A Breakthrough Therapy Designation entitles the company to intensive guidance from the FDA throughout drug development, including rolling review of application materials as they become available rather than all at once, and involvement of senior FDA staff in development decisions.
The practical effect is that the path from promising clinical data to potential approval moves significantly faster than it would without the designation.
Plixorafenib had already received two earlier FDA designations: Fast Track Designation for patients with BRAF-altered tumors who had exhausted other treatment options, and Orphan Drug Designation for cancers involving BRAF mutations and central nervous system tumors.
The Breakthrough Therapy Designation is more significant, it places the drug at the highest priority level of FDA development assistance.
The FORTE Trial And What Comes Next
The ongoing Phase 2 FORTE basket study, a global, registration-intended trial using a Bayesian adaptive design, is the vehicle through which plixorafenib is expected to reach formal approval consideration.
The trial evaluates the drug across multiple categories of BRAF-altered tumors, including three monotherapy indications, recurrent or progressive BRAF V600 primary CNS tumors, solid tumors with BRAF fusions, and rare BRAF V600-mutated solid tumors.
The CNS basket of FORTE, the arm that includes brain and spinal cord tumor patients, met its pre-specified interim efficacy analysis in Q3 2025.
The independent data monitoring committee reviewed the blinded interim data and determined the study should continue, which in clinical trial design is a positive signal.
It means the drug is showing the kind of activity the trial was designed to detect.
FORE Biotherapeutics expects topline results from the CNS basket by the end of 2026.
If those results are positive, the company intends to submit a New Drug Application to the FDA under the Accelerated Approval pathway, a mechanism designed for serious conditions where the drug fills an unmet need and shows evidence of benefit on a surrogate endpoint that is reasonably likely to predict clinical benefit.
The CNS tumors enrolled in FORTE include not just high-grade gliomas but also low-grade gliomas and other primary brain and spinal cord tumors in both adults and children.
That breadth means the potential benefit, if the drug is approved, extends across a wider population than the initial Breakthrough Therapy Designation indication covers.
Why Spinal Tumor Patients Should Pay Attention
Brain tumors get the majority of attention in CNS oncology, but primary spinal cord tumors, tumors that originate in the spinal cord itself rather than spreading there from somewhere else, represent a population with extremely limited treatment options and outcomes that are often similarly grim.
Surgery is frequently the primary intervention.
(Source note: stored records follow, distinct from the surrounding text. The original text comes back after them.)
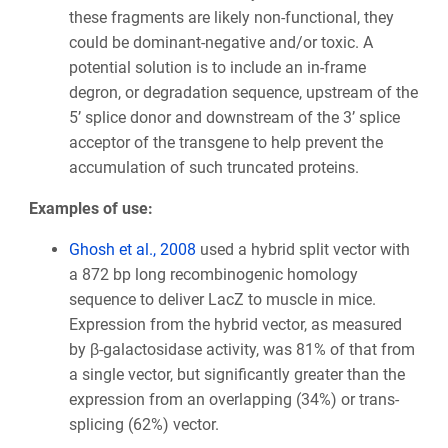
these fragments are likely non-functional, they
could be dominant-negative and/or toxic. A
potential solution is to include an in-frame
degron, or degradation sequence, upstream of the
5’ splice donor and downstream of the 3’ splice
acceptor of the transgene to help prevent the
accumulation of such truncated proteins.
Examples of use:
Ghosh et al., 2008
used a hybrid split vector with
a 872 bp long recombinogenic homology
sequence to deliver LacZ to muscle in mice.
Expression from the hybrid vector, as measured
by β-galactosidase activity, was 81% of that from
a single vector, but significantly greater than the
expression from an overlapping (34%) or trans-
splicing (62%) vector.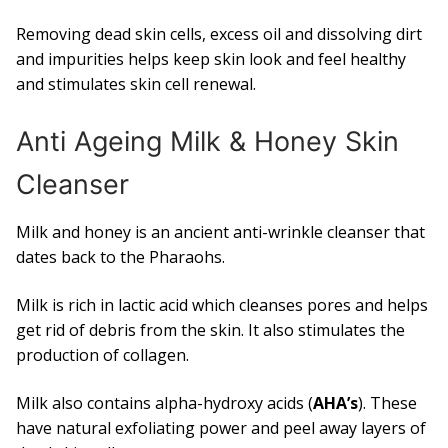
Removing dead skin cells, excess oil and dissolving dirt
and impurities helps keep skin look and feel healthy
and stimulates skin cell renewal.
Anti Ageing Milk & Honey Skin
Cleanser
Milk and honey is an ancient anti-wrinkle cleanser that
dates back to the Pharaohs.
Milk is rich in lactic acid which cleanses pores and helps
get rid of debris from the skin. It also stimulates the
production of collagen.
Milk also contains alpha-hydroxy acids (
AHA’s
). These
have natural exfoliating power and peel away layers of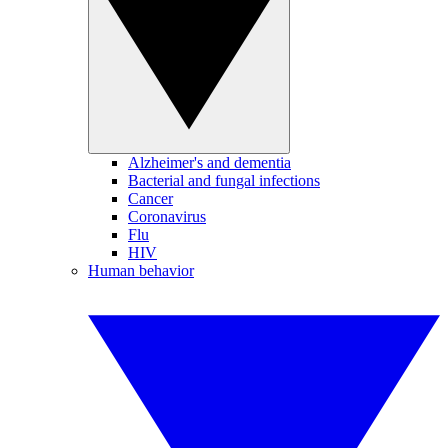
Alzheimer's and dementia
Bacterial and fungal infections
Cancer
Coronavirus
Flu
HIV
Human behavior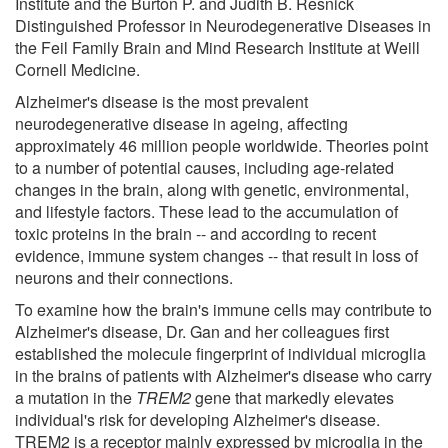
Institute and the Burton P. and Judith B. Resnick
Distinguished Professor in Neurodegenerative Diseases in
the Feil Family Brain and Mind Research Institute at Weill
Cornell Medicine.
Alzheimer's disease is the most prevalent
neurodegenerative disease in ageing, affecting
approximately 46 million people worldwide. Theories point
to a number of potential causes, including age-related
changes in the brain, along with genetic, environmental,
and lifestyle factors. These lead to the accumulation of
toxic proteins in the brain -- and according to recent
evidence, immune system changes -- that result in loss of
neurons and their connections.
To examine how the brain's immune cells may contribute to
Alzheimer's disease, Dr. Gan and her colleagues first
established the molecule fingerprint of individual microglia
in the brains of patients with Alzheimer's disease who carry
a mutation in the
TREM2
gene that markedly elevates
individual's risk for developing Alzheimer's disease.
TREM2 is a receptor mainly expressed by microglia in the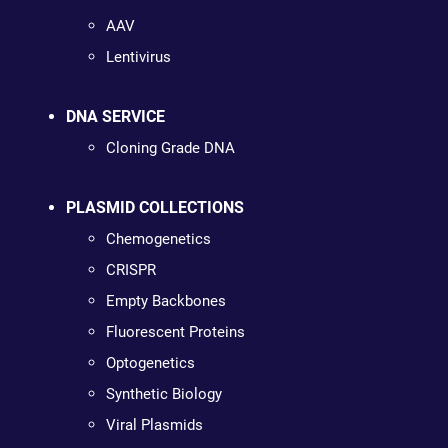
AAV
Lentivirus
DNA SERVICE
Cloning Grade DNA
PLASMID COLLECTIONS
Chemogenetics
CRISPR
Empty Backbones
Fluorescent Proteins
Optogenetics
Synthetic Biology
Viral Plasmids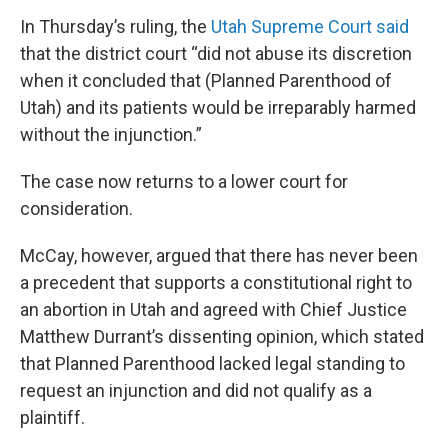
In Thursday’s ruling, the
Utah Supreme Court said
that the district court “did not abuse its discretion
when it concluded that (Planned Parenthood of
Utah) and its patients would be irreparably harmed
without the injunction.”
The case now returns to a lower court for
consideration.
McCay, however, argued that there has never been
a precedent that supports a constitutional right to
an abortion in Utah and agreed with Chief Justice
Matthew Durrant’s dissenting opinion, which stated
that Planned Parenthood lacked legal standing to
request an injunction and did not qualify as a
plaintiff.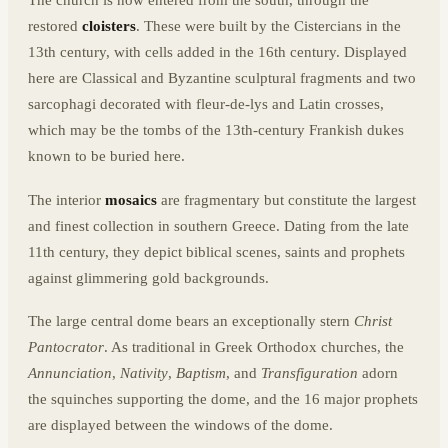
The church is now entered from the south, through the
restored
cloisters
. These were built by the Cistercians in the
13th century, with cells added in the 16th century. Displayed
here are Classical and Byzantine sculptural fragments and two
sarcophagi decorated with fleur-de-lys and Latin crosses,
which may be the tombs of the 13th-century Frankish dukes
known to be buried here.
The interior
mosaics
are fragmentary but constitute the largest
and finest collection in southern Greece. Dating from the late
11th century, they depict biblical scenes, saints and prophets
against glimmering gold backgrounds.
The large central dome bears an exceptionally stern
Christ
Pantocrator
. As traditional in Greek Orthodox churches, the
Annunciation
,
Nativity
,
Baptism
, and
Transfiguration
adorn
the squinches supporting the dome, and the 16 major prophets
are displayed between the windows of the dome.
The proximity of spinal cord tumors to critical neural structures limits how aggressively they can be resected.
Radiation is used but carries its own risks in the spinal cord. Targeted therapies effective in spinal cord tumors are essentially nonexistent.
The explicit inclusion of primary spinal cord tumors in the FORTE trial and in the patient population that will benefit from plixorafenib’s accelerated development, enabled by the Breakthrough Therapy Designation, is significant for this reason.
A drug showing 67 percent responses in BRAF V600-mutated CNS tumors, with a side effect profile allowing nearly all patients to continue treatment, represents a fundamentally different treatment proposition than anything currently available for these patients.
Topline FORTE results are expected before the end of 2026. If they are positive, the regulatory path to potential approval is already in place.